:: What this task involves ::
After reading the data, copy it out in full and exactly.

————

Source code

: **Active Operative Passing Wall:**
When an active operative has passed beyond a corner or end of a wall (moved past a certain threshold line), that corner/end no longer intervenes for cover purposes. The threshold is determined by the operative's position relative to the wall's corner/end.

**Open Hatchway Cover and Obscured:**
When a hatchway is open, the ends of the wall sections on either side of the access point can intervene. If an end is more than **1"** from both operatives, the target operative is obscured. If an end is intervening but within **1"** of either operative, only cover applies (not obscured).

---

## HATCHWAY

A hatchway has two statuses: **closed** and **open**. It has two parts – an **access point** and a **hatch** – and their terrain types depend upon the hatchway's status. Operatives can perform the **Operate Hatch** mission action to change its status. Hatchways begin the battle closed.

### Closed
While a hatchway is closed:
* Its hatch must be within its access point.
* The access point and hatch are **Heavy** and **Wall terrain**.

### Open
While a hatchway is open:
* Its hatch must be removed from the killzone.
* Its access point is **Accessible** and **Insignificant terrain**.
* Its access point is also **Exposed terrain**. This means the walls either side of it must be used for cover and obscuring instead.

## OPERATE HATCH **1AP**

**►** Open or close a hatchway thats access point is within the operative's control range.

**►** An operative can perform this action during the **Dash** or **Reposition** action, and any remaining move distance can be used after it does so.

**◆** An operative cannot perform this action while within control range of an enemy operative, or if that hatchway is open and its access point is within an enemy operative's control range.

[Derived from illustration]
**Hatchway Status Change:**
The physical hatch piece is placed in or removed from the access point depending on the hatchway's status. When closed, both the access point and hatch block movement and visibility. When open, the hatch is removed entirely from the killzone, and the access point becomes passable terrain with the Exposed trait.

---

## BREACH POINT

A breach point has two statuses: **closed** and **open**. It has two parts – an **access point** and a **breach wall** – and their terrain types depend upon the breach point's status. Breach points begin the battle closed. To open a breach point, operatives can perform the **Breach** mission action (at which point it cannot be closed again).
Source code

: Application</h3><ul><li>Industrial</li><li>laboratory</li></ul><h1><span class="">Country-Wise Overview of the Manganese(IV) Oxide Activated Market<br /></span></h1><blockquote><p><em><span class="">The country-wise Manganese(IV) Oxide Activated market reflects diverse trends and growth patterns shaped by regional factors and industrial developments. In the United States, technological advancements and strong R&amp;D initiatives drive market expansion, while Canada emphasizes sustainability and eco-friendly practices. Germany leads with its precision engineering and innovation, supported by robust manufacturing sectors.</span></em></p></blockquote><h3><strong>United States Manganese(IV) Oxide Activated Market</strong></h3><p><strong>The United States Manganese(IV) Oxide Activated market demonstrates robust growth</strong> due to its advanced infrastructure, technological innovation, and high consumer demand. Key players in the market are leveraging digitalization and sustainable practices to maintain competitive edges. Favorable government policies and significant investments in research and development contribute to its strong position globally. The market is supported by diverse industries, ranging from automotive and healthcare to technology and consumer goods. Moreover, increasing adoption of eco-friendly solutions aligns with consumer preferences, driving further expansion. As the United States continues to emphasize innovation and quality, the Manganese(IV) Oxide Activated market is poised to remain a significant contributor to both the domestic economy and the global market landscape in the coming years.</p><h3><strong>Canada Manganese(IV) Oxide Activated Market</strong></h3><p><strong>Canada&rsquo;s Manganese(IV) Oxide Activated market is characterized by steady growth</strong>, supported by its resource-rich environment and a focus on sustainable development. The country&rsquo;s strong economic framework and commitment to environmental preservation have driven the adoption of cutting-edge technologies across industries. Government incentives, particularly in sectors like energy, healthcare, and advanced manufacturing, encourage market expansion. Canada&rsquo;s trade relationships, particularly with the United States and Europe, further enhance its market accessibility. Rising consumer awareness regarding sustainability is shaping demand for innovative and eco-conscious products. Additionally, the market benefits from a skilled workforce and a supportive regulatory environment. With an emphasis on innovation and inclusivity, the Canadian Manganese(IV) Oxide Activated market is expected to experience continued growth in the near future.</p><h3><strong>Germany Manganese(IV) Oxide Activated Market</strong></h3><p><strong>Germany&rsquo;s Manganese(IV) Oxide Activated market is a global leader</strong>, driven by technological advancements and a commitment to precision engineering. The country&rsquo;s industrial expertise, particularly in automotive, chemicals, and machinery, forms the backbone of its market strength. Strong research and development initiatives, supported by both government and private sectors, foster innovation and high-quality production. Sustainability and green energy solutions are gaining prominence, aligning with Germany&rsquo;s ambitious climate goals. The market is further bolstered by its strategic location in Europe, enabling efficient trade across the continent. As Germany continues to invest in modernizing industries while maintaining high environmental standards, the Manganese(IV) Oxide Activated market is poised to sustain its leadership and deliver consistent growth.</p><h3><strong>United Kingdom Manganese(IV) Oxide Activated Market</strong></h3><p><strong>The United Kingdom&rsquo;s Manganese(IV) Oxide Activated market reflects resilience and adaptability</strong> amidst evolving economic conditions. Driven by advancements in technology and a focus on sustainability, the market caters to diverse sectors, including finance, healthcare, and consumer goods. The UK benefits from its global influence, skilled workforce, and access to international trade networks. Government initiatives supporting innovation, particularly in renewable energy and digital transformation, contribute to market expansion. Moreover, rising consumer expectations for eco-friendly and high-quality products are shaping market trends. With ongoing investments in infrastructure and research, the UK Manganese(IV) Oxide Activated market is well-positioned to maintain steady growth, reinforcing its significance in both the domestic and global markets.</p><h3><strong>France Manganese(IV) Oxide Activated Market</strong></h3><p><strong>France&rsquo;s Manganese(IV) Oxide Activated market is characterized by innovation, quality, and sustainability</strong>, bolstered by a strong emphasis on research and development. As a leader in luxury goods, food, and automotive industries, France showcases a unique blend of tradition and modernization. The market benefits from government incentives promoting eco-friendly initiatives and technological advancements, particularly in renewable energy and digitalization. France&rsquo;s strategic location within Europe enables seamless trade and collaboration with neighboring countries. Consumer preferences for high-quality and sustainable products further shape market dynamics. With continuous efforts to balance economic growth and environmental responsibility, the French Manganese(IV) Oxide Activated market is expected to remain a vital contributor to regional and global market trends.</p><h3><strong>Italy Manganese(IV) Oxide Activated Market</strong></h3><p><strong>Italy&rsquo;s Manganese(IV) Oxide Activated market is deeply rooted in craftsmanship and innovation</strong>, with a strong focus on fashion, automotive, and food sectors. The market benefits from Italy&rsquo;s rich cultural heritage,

————

:: Task output ::
Source code

: **Active Operative Passing Wall:**
When an active operative has passed beyond a corner or end of a wall (moved past a certain threshold line), that corner/end no longer intervenes for cover purposes. The threshold is determined by the operative's position relative to the wall's corner/end.

**Open Hatchway Cover and Obscured:**
When a hatchway is open, the ends of the wall sections on either side of the access point can intervene. If an end is more than **1"** from both operatives, the target operative is obscured. If an end is intervening but within **1"** of either operative, only cover applies (not obscured).

---

## HATCHWAY

A hatchway has two statuses: **closed** and **open**. It has two parts – an **access point** and a **hatch** – and their terrain types depend upon the hatchway's status. Operatives can perform the **Operate Hatch** mission action to change its status. Hatchways begin the battle closed.

### Closed
While a hatchway is closed:
* Its hatch must be within its access point.
* The access point and hatch are **Heavy** and **Wall terrain**.

### Open
While a hatchway is open:
* Its hatch must be removed from the killzone.
* Its access point is **Accessible** and **Insignificant terrain**.
* Its access point is also **Exposed terrain**. This means the walls either side of it must be used for cover and obscuring instead.

## OPERATE HATCH **1AP**

**►** Open or close a hatchway thats access point is within the operative's control range.

**►** An operative can perform this action during the **Dash** or **Reposition** action, and any remaining move distance can be used after it does so.

**◆** An operative cannot perform this action while within control range of an enemy operative, or if that hatchway is open and its access point is within an enemy operative's control range.

[Derived from illustration]
**Hatchway Status Change:**
The physical hatch piece is placed in or removed from the access point depending on the hatchway's status. When closed, both the access point and hatch block movement and visibility. When open, the hatch is removed entirely from the killzone, and the access point becomes passable terrain with the Exposed trait.

---

## BREACH POINT

A breach point has two statuses: **closed** and **open**. It has two parts – an **access point** and a **breach wall** – and their terrain types depend upon the breach point's status. Breach points begin the battle closed. To open a breach point, operatives can perform the **Breach** mission action (at which point it cannot be closed again).
Source code

: Application</h3><ul><li>Industrial</li><li>laboratory</li></ul><h1><span class="">Country-Wise Overview of the Manganese(IV) Oxide Activated Market<br /></span></h1><blockquote><p><em><span class="">The country-wise Manganese(IV) Oxide Activated market reflects diverse trends and growth patterns shaped by regional factors and industrial developments. In the United States, technological advancements and strong R&amp;D initiatives drive market expansion, while Canada emphasizes sustainability and eco-friendly practices. Germany leads with its precision engineering and innovation, supported by robust manufacturing sectors.</span></em></p></blockquote><h3><strong>United States Manganese(IV) Oxide Activated Market</strong></h3><p><strong>The United States Manganese(IV) Oxide Activated market demonstrates robust growth</strong> due to its advanced infrastructure, technological innovation, and high consumer demand. Key players in the market are leveraging digitalization and sustainable practices to maintain competitive edges. Favorable government policies and significant investments in research and development contribute to its strong position globally. The market is supported by diverse industries, ranging from automotive and healthcare to technology and consumer goods. Moreover, increasing adoption of eco-friendly solutions aligns with consumer preferences, driving further expansion. As the United States continues to emphasize innovation and quality, the Manganese(IV) Oxide Activated market is poised to remain a significant contributor to both the domestic economy and the global market landscape in the coming years.</p><h3><strong>Canada Manganese(IV) Oxide Activated Market</strong></h3><p><strong>Canada&rsquo;s Manganese(IV) Oxide Activated market is characterized by steady growth</strong>, supported by its resource-rich environment and a focus on sustainable development. The country&rsquo;s strong economic framework and commitment to environmental preservation have driven the adoption of cutting-edge technologies across industries. Government incentives, particularly in sectors like energy, healthcare, and advanced manufacturing, encourage market expansion. Canada&rsquo;s trade relationships, particularly with the United States and Europe, further enhance its market accessibility. Rising consumer awareness regarding sustainability is shaping demand for innovative and eco-conscious products. Additionally, the market benefits from a skilled workforce and a supportive regulatory environment. With an emphasis on innovation and inclusivity, the Canadian Manganese(IV) Oxide Activated market is expected to experience continued growth in the near future.</p><h3><strong>Germany Manganese(IV) Oxide Activated Market</strong></h3><p><strong>Germany&rsquo;s Manganese(IV) Oxide Activated market is a global leader</strong>, driven by technological advancements and a commitment to precision engineering. The country&rsquo;s industrial expertise, particularly in automotive, chemicals, and machinery, forms the backbone of its market strength. Strong research and development initiatives, supported by both government and private sectors, foster innovation and high-quality production. Sustainability and green energy solutions are gaining prominence, aligning with Germany&rsquo;s ambitious climate goals. The market is further bolstered by its strategic location in Europe, enabling efficient trade across the continent. As Germany continues to invest in modernizing industries while maintaining high environmental standards, the Manganese(IV) Oxide Activated market is poised to sustain its leadership and deliver consistent growth.</p><h3><strong>United Kingdom Manganese(IV) Oxide Activated Market</strong></h3><p><strong>The United Kingdom&rsquo;s Manganese(IV) Oxide Activated market reflects resilience and adaptability</strong> amidst evolving economic conditions. Driven by advancements in technology and a focus on sustainability, the market caters to diverse sectors, including finance, healthcare, and consumer goods. The UK benefits from its global influence, skilled workforce, and access to international trade networks. Government initiatives supporting innovation, particularly in renewable energy and digital transformation, contribute to market expansion. Moreover, rising consumer expectations for eco-friendly and high-quality products are shaping market trends. With ongoing investments in infrastructure and research, the UK Manganese(IV) Oxide Activated market is well-positioned to maintain steady growth, reinforcing its significance in both the domestic and global markets.</p><h3><strong>France Manganese(IV) Oxide Activated Market</strong></h3><p><strong>France&rsquo;s Manganese(IV) Oxide Activated market is characterized by innovation, quality, and sustainability</strong>, bolstered by a strong emphasis on research and development. As a leader in luxury goods, food, and automotive industries, France showcases a unique blend of tradition and modernization. The market benefits from government incentives promoting eco-friendly initiatives and technological advancements, particularly in renewable energy and digitalization. France&rsquo;s strategic location within Europe enables seamless trade and collaboration with neighboring countries. Consumer preferences for high-quality and sustainable products further shape market dynamics. With continuous efforts to balance economic growth and environmental responsibility, the French Manganese(IV) Oxide Activated market is expected to remain a vital contributor to regional and global market trends.</p><h3><strong>Italy Manganese(IV) Oxide Activated Market</strong></h3><p><strong>Italy&rsquo;s Manganese(IV) Oxide Activated market is deeply rooted in craftsmanship and innovation</strong>, with a strong focus on fashion, automotive, and food sectors. The market benefits from Italy&rsquo;s rich cultural heritage,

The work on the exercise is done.